----- DATASET EXTRACT

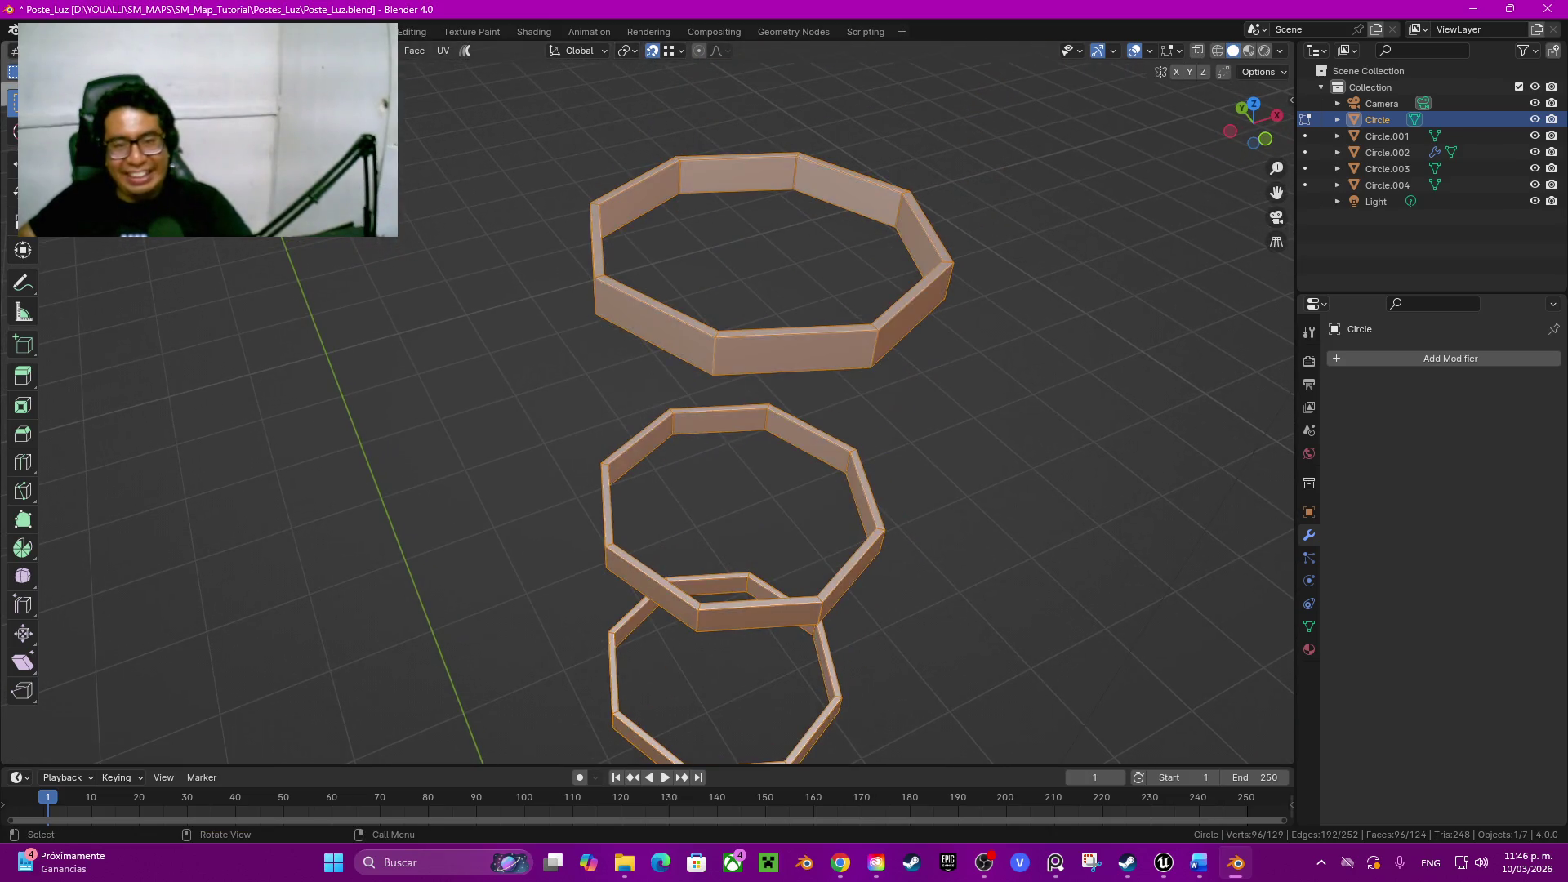
pyautogui.press('alt+a')
# Step: Select the inner faces of the three band rings and delete them
pyautogui.keyDown('alt'); pyautogui.click(845, 196); pyautogui.keyUp('alt')
pyautogui.keyDown('alt'); pyautogui.keyDown('shift'); pyautogui.click(723, 430); pyautogui.keyUp('shift'); pyautogui.keyUp('alt')
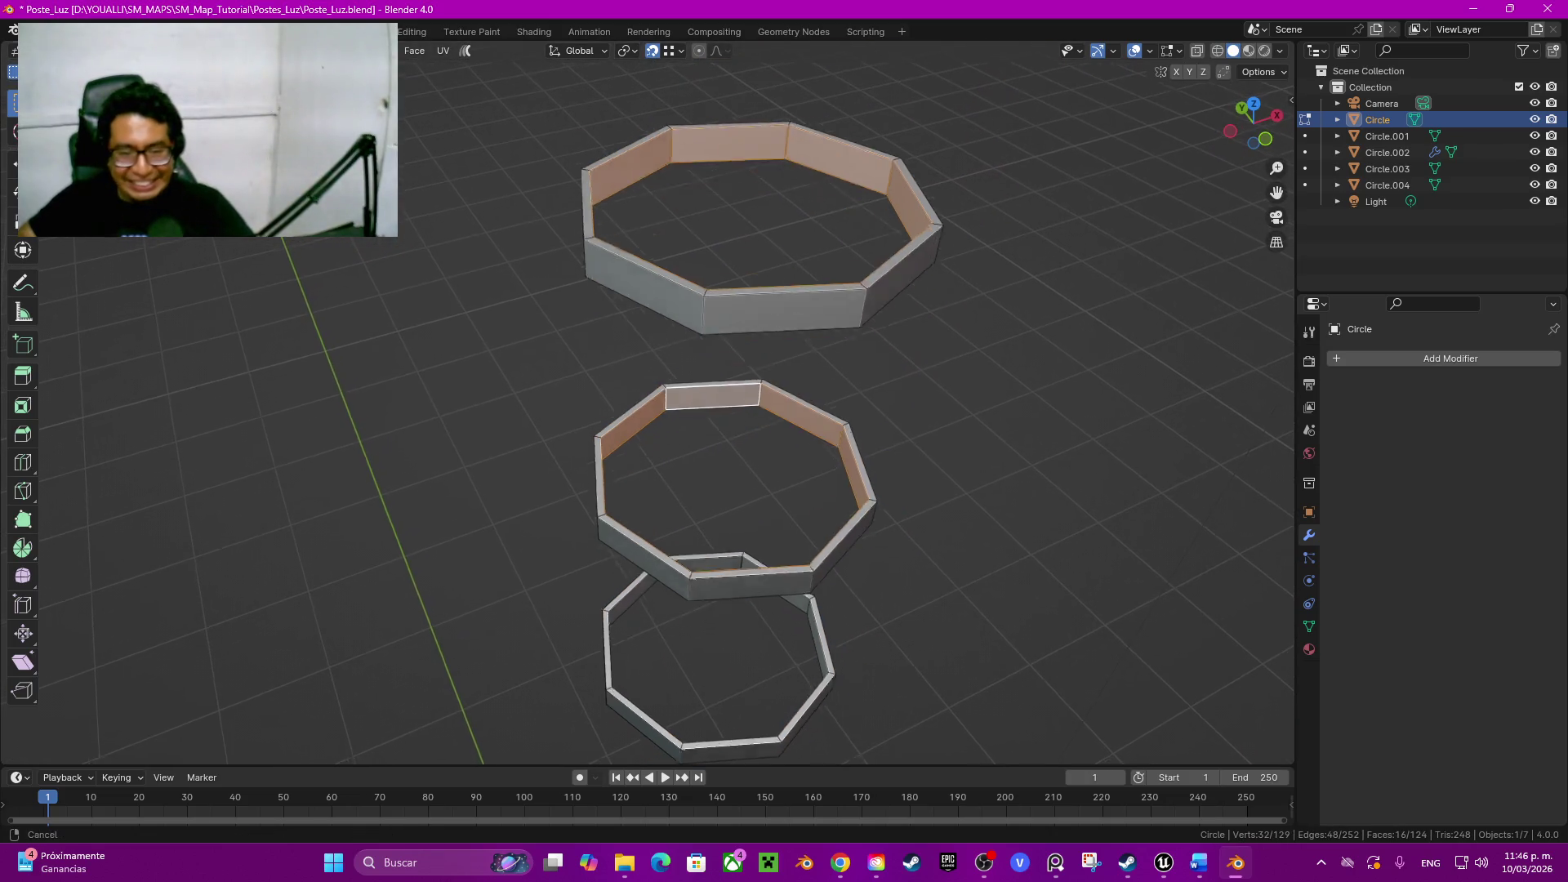
pyautogui.keyDown('shift'); pyautogui.moveTo(735, 490); pyautogui.dragTo(736, 332, button='middle'); pyautogui.keyUp('shift')
pyautogui.keyDown('shift'); pyautogui.click(690, 449); pyautogui.keyUp('shift')
pyautogui.keyDown('ctrl'); pyautogui.click(699, 255); pyautogui.keyUp('ctrl')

----------

**TASK STATEMENT**
Where an entry holds a picture, leave the picture out and output the rest exactly.

**EXERCISE RESULT**
pyautogui.press('alt+a')
# Step: Select the inner faces of the three band rings and delete them
pyautogui.keyDown('alt'); pyautogui.click(845, 196); pyautogui.keyUp('alt')
pyautogui.keyDown('alt'); pyautogui.keyDown('shift'); pyautogui.click(723, 430); pyautogui.keyUp('shift'); pyautogui.keyUp('alt')
pyautogui.keyDown('shift'); pyautogui.moveTo(735, 490); pyautogui.dragTo(736, 332, button='middle'); pyautogui.keyUp('shift')
pyautogui.keyDown('shift'); pyautogui.click(690, 449); pyautogui.keyUp('shift')
pyautogui.keyDown('ctrl'); pyautogui.click(699, 255); pyautogui.keyUp('ctrl')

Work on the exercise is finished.